* Work to complete:
Using the records below, repeat exactly the lines from the one holding "testo di Adolf</span>" through the one holding "nazista la partitura</span>", both ends included, and no others.
-- Given records follows --
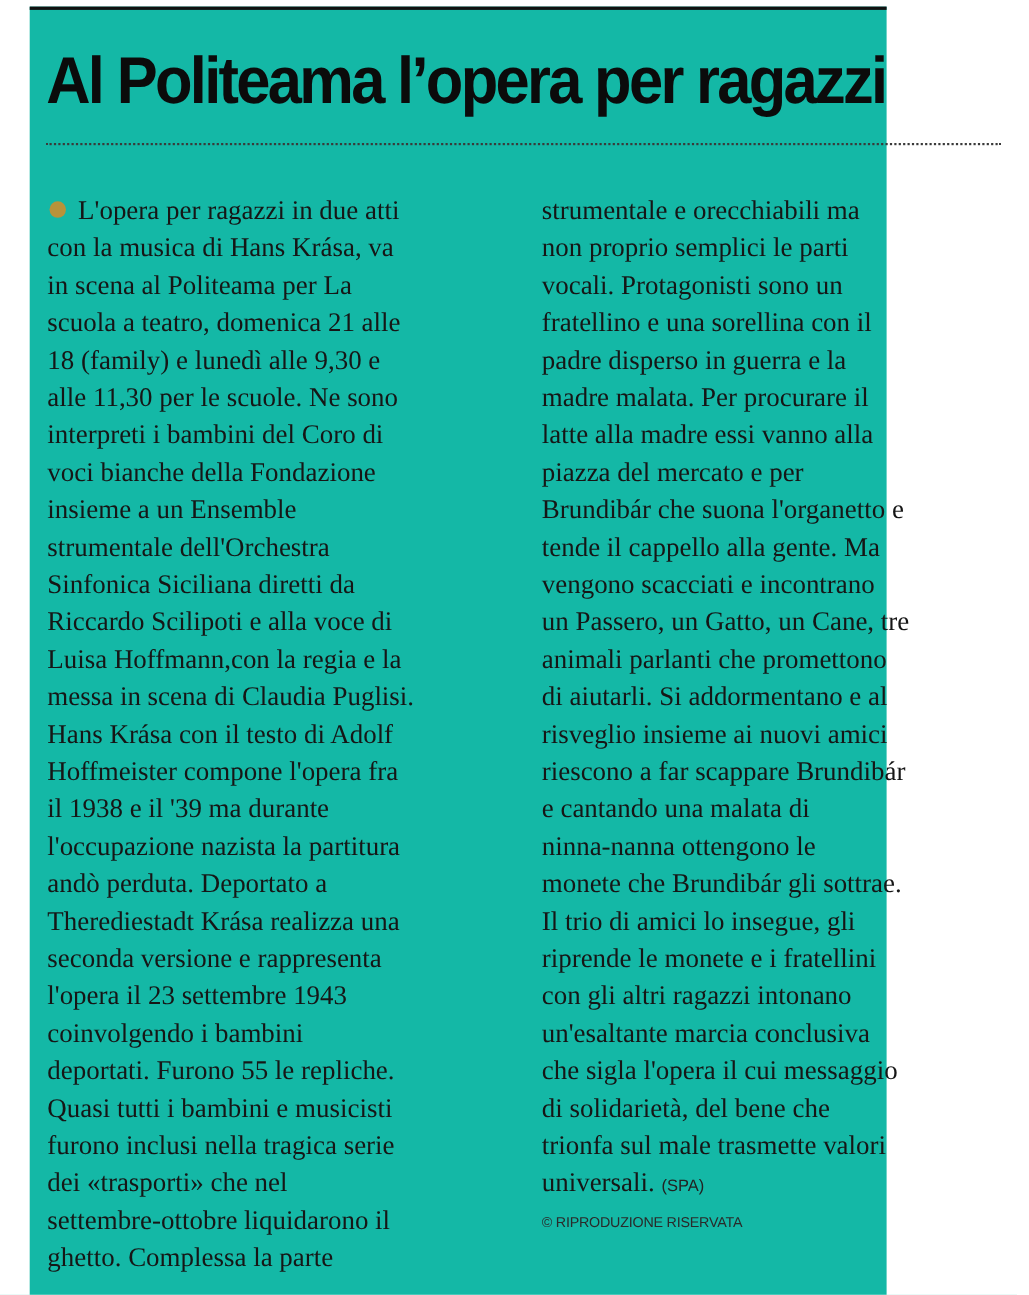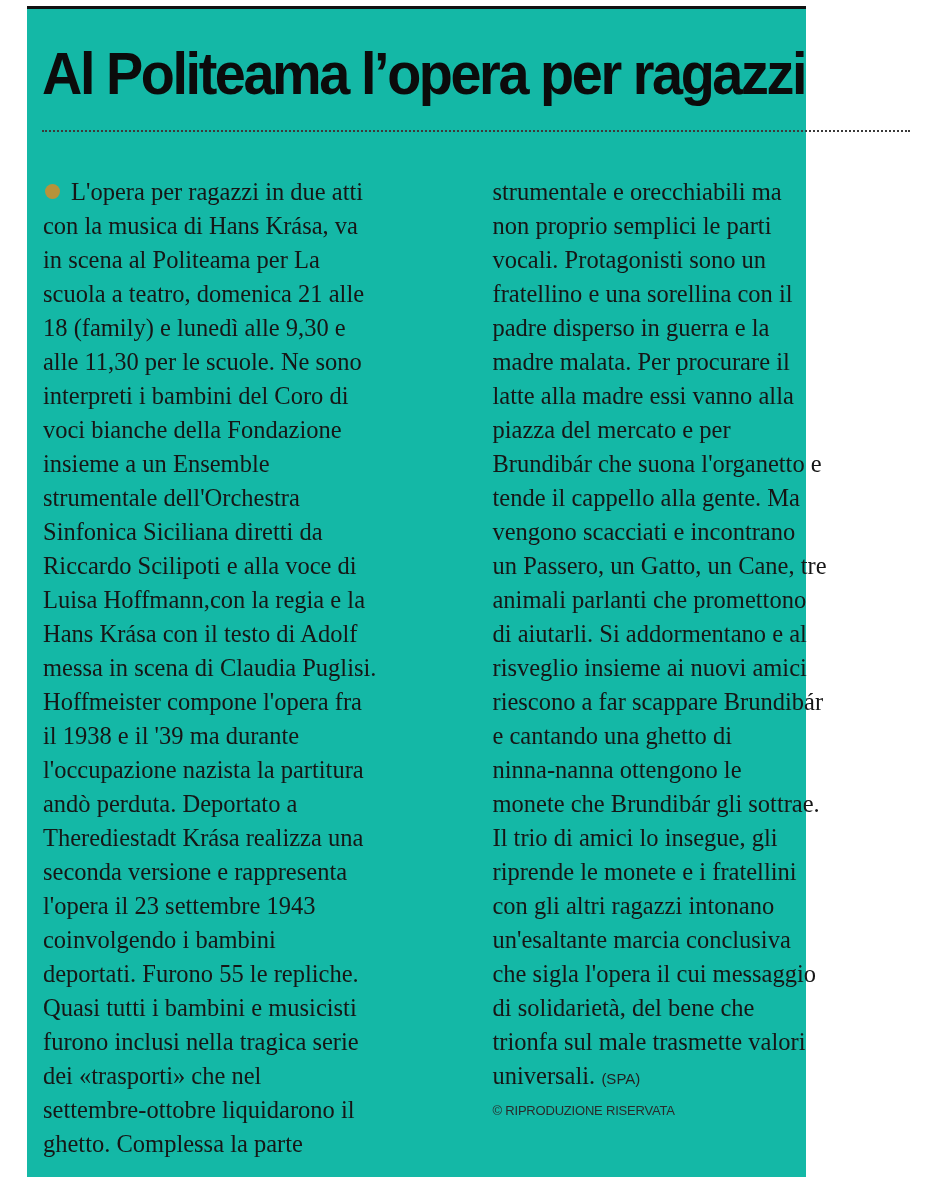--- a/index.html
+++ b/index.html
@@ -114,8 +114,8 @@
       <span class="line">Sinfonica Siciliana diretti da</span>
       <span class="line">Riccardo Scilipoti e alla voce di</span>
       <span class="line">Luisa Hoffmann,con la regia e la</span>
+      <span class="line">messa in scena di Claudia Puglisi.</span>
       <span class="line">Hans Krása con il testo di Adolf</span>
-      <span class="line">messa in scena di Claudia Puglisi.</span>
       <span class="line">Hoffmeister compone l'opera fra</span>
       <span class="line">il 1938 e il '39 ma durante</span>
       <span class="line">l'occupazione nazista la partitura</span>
-- Given records concluded --
-- Given records follows --
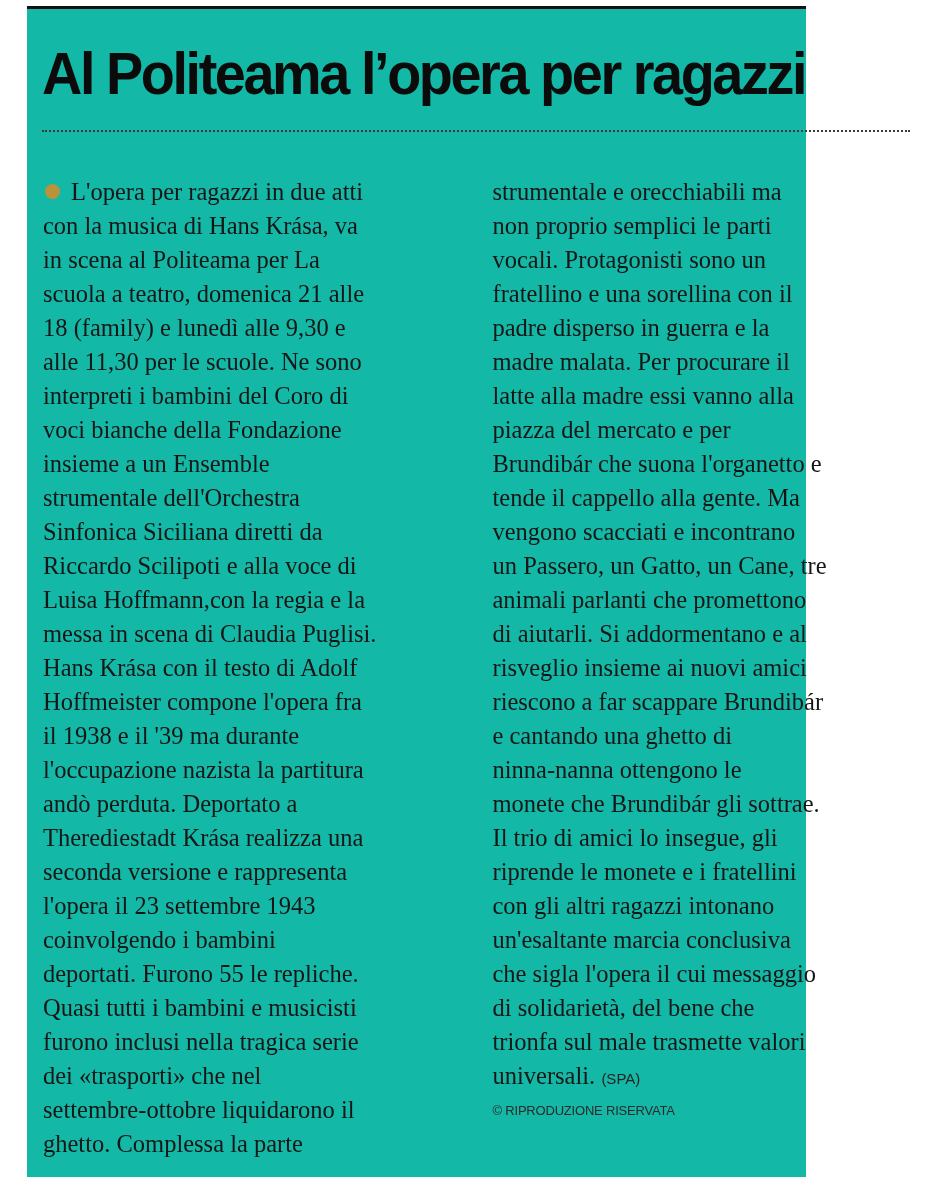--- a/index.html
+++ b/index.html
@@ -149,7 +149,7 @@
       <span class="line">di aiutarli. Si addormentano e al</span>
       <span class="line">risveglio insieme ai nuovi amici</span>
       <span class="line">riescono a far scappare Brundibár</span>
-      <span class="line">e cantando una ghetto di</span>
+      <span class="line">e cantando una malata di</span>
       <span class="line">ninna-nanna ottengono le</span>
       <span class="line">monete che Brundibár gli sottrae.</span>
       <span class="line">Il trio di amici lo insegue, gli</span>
-- Given records concluded --
* Result for this exercise:
       <span class="line">Hans Krása con il testo di Adolf</span>
-      <span class="line">messa in scena di Claudia Puglisi.</span>
       <span class="line">Hoffmeister compone l'opera fra</span>
       <span class="line">il 1938 e il '39 ma durante</span>
       <span class="line">l'occupazione nazista la partitura</span>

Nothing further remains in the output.